Inter-frame prediction (Inter) in HEVC

Inter-frame prediction (Inter) in HEVC



How to eliminate spatial or temporal redundancy: non-integer motion vectors, bi-directional prediction, adaptive selection of image block shape, size, and position during prediction, lists of frames to be used as reference block sources for motion compensation, motion vector prediction.


A key step in digital video data processing in hybrid block video encoding systems is eliminating spatial or temporal redundancy. To eliminate temporal redundancy, the coding system searches the previously encoded video images for the most similar image area (block) to the block currently being encoded. Once found, the samples (pixels) of this block are used as an estimate, or prediction, for the pixel values of the current block. The predicted samples are subtracted from the samples of the current block, resulting in a difference signal (residual). Obviously, this residual only contains information about the differences between the images in the current block and the predictive block. In case of a “good” prediction, the residual contains significantly less information than the block being encoded, which determines to a large extent the video data compression ratio during encoding. It is the residual signal information that, after some additional processing, is placed in the encoded stream; basically, it constitutes the result of encoding.

Other information is also added to the stream to allow a decoding system to make the prediction. What kind of information is it? First of all, some identifier is needed for the previously encoded video image (called the reference) in which the predictive block was found. The identifier should be accompanied by information about the coordinates of the predictive block inside the reference image. These coordinates are usually specified relative to the position of the block currently being encoded - in other words, as the current block’s offset from the predictive block. A set of horizontal and vertical offsets is thus called a motion vector. In essence, the motion vector shows how far the current block has shifted from the predictive block.

The basic decoding procedure is to find a reference image among the previously encoded images using its identifier, obtain the predictive block samples from this image based on the known coordinates, and add to them the residual signal values from the encoded stream. The result is a decoded image. Easy! This simple idea was first implemented back in 1988 during the development of the H.261 standard. In the course of the last 25 years, it was augmented with several others which made it possible to significantly reduce the amount of information required both to describe the residual signal and to identify the block on the reference image used for prediction. Here is a quick summary of these extensions.

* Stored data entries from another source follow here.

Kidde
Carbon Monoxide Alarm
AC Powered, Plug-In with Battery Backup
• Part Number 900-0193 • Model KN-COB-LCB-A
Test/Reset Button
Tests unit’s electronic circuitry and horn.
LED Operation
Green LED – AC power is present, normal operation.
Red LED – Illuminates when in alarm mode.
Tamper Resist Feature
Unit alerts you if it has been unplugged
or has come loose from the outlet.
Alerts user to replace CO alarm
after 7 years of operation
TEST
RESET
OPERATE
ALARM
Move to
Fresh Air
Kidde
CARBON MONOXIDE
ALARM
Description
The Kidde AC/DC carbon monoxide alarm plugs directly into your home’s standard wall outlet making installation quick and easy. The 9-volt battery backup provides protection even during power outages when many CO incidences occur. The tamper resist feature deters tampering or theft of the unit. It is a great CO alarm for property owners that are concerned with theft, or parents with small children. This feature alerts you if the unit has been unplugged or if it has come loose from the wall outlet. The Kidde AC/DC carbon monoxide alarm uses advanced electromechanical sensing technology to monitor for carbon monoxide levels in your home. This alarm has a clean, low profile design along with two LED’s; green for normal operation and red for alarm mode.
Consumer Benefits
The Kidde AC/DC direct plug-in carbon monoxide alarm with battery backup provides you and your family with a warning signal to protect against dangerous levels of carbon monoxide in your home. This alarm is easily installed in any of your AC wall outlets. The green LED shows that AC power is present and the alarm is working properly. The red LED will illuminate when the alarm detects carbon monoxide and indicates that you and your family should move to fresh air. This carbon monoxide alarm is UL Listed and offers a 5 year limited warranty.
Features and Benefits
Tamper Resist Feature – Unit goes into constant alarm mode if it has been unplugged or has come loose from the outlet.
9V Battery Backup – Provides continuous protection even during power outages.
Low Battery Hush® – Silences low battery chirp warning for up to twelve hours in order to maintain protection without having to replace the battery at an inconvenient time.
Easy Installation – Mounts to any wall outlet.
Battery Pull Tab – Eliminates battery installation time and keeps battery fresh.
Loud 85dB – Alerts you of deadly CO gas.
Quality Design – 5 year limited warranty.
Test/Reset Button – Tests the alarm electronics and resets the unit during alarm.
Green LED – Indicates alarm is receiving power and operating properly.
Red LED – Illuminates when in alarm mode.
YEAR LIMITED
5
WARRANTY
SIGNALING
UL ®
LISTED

Non-integer motion vectors

It is clear that in real-world video sequences, it often happens that the image of one frame is offset from the image in another (reference) frame by a non-integer number of samples. The introduction of non-integer motion vectors in this situation makes it possible to improve the “quality” of the prediction considerably. With non-integer offsets, interpolated (shifted relative to an integer position) reference block samples are used for prediction. The magnitude and direction of this shift are defined by the fractional parts of the horizontal and vertical motion vector components.

Bi-directional prediction

Bi-directional block prediction uses two reference blocks, each of which may reside in its own reference frame. The prediction for the block currently being encoded is formed as a half-sum of the sample values from both blocks. Most commonly, one of the reference frames comes from the part of the video sequence before the frame that contains the current block and the other comes from the part after the current frame. Since only previously encoded frames can be used as a reference, the introduction of bi-directional prediction makes it necessary to encode video frames in a different order from the one in which they appear in the video (see Figure 1). But what is the actual idea here? How does this bi-directional prediction—or bi-prediction, with blocks encoded in this way referred to as B-blocks and encoded frames containing these blocks as B-frames—bring improvement in the video data compression ratio and hence prediction “quality”? Consider several scenarios in which this improvement is clear.

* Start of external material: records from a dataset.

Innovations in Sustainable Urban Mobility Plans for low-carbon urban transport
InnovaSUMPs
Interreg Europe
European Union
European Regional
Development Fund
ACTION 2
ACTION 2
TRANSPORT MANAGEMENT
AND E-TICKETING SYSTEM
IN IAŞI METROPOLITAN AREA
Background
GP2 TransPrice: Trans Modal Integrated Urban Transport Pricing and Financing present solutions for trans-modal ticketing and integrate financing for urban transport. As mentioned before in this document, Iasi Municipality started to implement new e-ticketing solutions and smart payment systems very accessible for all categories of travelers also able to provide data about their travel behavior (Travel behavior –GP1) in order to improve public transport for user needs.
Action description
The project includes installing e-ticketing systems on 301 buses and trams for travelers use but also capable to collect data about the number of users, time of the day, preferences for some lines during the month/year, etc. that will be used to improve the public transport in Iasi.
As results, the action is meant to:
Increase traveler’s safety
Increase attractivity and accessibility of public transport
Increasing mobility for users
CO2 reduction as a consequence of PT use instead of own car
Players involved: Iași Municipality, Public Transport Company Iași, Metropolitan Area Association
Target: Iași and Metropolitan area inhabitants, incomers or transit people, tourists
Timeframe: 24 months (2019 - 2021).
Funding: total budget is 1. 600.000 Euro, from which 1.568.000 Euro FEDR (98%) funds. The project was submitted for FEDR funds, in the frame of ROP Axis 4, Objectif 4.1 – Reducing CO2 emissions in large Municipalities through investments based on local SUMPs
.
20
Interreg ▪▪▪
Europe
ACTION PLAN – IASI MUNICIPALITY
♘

Fig 1. With bi-directional prediction, the order in which video frames are encoded or decoded can be different from their order in the video sequence

Scenario 1. Suppose that non-integer motion vectors in the encoding system can be specified with quarter-pixel accuracy. One reference frame precedes the frame currently being encoded in the video sequence, and the other comes after the current frame (see Figure 1). The current block is offset horizontally relative to the reference block in the first reference frame by –1/6 pixel. If it is also offset relative to the second reference block by 1/6 pixel along the same axis, then the arithmetic mean of the samples from the two blocks will be equivalent to a linear interpolation for calculating samples shifted by 1/6 pixel. Thus, bi-directional prediction in this case amounts to increasing the accuracy with which the motion vectors are specified. Of course, the above example is somewhat idealized. However, even when the fractional parts of the motion vectors are not equal in absolute value, averaging samples from the two blocks increases the “quality” of prediction. (Why are opposite-signed offsets used in the example? It is simply because one of the reference frames precedes the current frame and the other follows it. When objects in a frame are moving continuously, it is highly likely that the image in the current block will be offset in opposite directions relative to the first and second reference images.)

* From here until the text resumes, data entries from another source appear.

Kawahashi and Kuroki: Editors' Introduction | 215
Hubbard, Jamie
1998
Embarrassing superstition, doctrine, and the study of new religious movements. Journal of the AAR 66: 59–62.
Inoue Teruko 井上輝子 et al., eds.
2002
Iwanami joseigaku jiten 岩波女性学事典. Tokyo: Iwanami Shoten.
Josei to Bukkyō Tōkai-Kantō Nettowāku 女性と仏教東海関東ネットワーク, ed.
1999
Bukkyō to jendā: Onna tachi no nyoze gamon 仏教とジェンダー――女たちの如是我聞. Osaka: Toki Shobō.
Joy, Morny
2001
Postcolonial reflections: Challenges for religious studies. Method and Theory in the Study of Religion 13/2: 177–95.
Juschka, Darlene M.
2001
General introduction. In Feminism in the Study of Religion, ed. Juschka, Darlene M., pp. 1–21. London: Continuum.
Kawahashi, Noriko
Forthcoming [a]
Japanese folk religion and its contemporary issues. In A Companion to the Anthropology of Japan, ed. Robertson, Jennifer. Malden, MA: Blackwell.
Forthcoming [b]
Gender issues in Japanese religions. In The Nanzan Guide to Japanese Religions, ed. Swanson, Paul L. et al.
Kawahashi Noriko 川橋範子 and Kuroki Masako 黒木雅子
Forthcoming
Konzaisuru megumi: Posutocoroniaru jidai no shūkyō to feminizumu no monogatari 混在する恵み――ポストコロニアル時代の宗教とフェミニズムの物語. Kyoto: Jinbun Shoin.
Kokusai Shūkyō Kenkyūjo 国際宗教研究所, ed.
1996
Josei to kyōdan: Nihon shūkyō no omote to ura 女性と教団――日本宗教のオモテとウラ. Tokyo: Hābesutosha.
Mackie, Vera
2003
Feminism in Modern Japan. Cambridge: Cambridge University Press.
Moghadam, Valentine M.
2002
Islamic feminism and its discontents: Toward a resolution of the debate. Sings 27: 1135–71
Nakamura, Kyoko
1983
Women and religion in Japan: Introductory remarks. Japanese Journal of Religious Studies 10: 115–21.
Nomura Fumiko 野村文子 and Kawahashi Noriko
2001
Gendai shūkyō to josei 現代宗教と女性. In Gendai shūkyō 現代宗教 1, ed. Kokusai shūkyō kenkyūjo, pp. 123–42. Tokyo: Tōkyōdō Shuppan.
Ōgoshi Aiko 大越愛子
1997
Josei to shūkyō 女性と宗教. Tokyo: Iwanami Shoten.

Scenario 2. Suppose that some object filmed by a video camera is rotated with time in a plane parallel to the video frame plane. Again, we have two reference frames here, one of which is recorded earlier than the frame currently being encoded and the other at a later point in time. It is clear that the image in the current block will be rotated with respect to the reference images by opposite-signed angles. If the angles are small, averaging the reference images will compensate (perhaps not completely) for this rotation, which will provide for better prediction “quality”.

Scenario 3. The image in the block being encoded does not move relative to the preceding or subsequent reference images. However, the illuminance in this area of the frame changes with time— for instance, the image gets darker. Clearly, in this case it is also possible to achieve a closer approximation of the image using bi-directional prediction.

In real-world video sequences, any combinations of the above scenarios are possible. It is clearly possible to come up with further examples where bi-directional prediction would bring obvious improvement.

Adaptive selection of image block shape, size, and position during prediction.

This option can also help improve prediction “quality” significantly when performing motion compensation by adapting the shape, size, and position of the block being coded to those of the moving object. An example of such adaptation is shown in Figure 2.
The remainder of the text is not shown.